*** Provided data ***

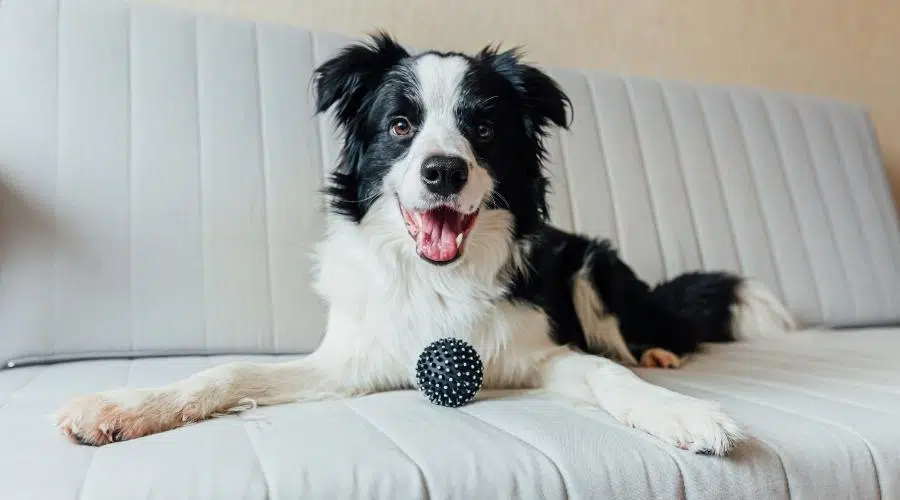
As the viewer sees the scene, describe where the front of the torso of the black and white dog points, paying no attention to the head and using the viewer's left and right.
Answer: facing the viewer and to the left of the viewer
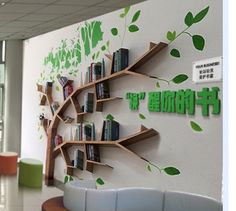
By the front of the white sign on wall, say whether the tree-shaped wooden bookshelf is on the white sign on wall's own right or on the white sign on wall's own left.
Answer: on the white sign on wall's own right

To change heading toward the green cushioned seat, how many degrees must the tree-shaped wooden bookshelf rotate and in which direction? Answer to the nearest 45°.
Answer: approximately 90° to its right

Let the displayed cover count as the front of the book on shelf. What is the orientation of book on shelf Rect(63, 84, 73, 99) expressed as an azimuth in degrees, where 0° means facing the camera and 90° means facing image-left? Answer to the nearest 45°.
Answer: approximately 45°

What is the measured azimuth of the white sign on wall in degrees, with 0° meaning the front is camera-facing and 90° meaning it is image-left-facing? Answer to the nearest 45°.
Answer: approximately 45°

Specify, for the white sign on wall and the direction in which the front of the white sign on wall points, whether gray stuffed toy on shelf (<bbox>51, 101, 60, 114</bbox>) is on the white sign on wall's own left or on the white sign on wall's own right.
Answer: on the white sign on wall's own right

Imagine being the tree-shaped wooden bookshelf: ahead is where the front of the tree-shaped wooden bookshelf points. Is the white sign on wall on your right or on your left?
on your left

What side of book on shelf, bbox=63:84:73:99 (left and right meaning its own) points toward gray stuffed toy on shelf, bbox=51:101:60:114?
right

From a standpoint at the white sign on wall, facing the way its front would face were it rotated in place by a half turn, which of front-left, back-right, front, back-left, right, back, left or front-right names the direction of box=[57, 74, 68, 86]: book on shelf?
left

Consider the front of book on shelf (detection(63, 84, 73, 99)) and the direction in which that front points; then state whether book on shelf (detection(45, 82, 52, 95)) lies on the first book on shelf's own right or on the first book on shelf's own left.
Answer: on the first book on shelf's own right
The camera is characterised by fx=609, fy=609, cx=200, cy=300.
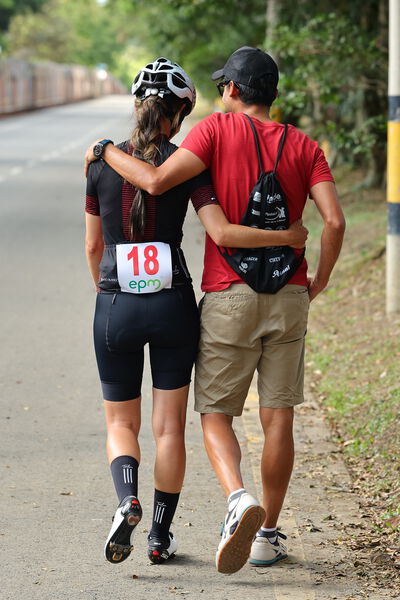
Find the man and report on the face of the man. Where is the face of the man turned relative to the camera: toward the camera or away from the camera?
away from the camera

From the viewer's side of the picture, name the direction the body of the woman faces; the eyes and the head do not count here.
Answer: away from the camera

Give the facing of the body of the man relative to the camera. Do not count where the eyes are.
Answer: away from the camera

*** End of Provided data ***

Work instruction: Return all the rows above verbatim and omit the pictures.

Task result:
As the viewer sees the scene, describe where the front of the torso of the black and white dog points, paying no attention to the head and using the viewer's left and right.
Answer: facing the viewer and to the left of the viewer
By the front of the white sign on wall, say whether the tree-shaped wooden bookshelf is on the white sign on wall's own right or on the white sign on wall's own left.
Answer: on the white sign on wall's own right

To change heading toward the green cushioned seat, how many degrees must the tree-shaped wooden bookshelf rotate and in which direction? Answer to the nearest 45°.
Answer: approximately 90° to its right

Let the displayed cover count as the front of the book on shelf. What is the orientation of book on shelf Rect(63, 84, 73, 99) expressed as an azimuth in degrees, where 0° means facing the camera and 90° means facing image-left? Answer to the nearest 45°.
Answer: approximately 45°

What is the measured azimuth of the white sign on wall in degrees, with 0° meaning the front is camera-facing and 90° meaning it is image-left-facing? Answer to the nearest 45°.
Answer: approximately 45°

Specify, for the white sign on wall and the direction in which the front of the white sign on wall points, whether gray stuffed toy on shelf (<bbox>51, 101, 60, 114</bbox>) is on the white sign on wall's own left or on the white sign on wall's own right.
Answer: on the white sign on wall's own right

Imagine being the tree-shaped wooden bookshelf: ahead is where the front of the tree-shaped wooden bookshelf points. Is the white sign on wall on your right or on your left?
on your left

What side of book on shelf, bbox=63:84:73:99 (left and right meaning its own) points toward gray stuffed toy on shelf, bbox=51:101:60:114?
right

From a standpoint at the white sign on wall, facing the way its front would face were it rotated in place by a half turn, which of front-left, back-right, front, back-left, right, back, left or front-right names the direction of box=[57, 74, 68, 86]: book on shelf?
left

Consider the front of book on shelf (detection(63, 84, 73, 99)) and the direction in which that front points; then state whether book on shelf (detection(45, 82, 52, 95)) lies on the first book on shelf's own right or on the first book on shelf's own left.
Answer: on the first book on shelf's own right
The camera is characterised by fx=609, fy=609, cx=200, cy=300.
Find the man and report on the face of the man. Where is the face of the man turned relative to the camera: toward the camera or away from the camera?
away from the camera

From the viewer's side of the picture, name the direction the body of the woman faces; the eyes and the head do not count here.
Answer: away from the camera

Give the facing of the body of the man relative to the camera. Do not count where the eyes are.
Answer: away from the camera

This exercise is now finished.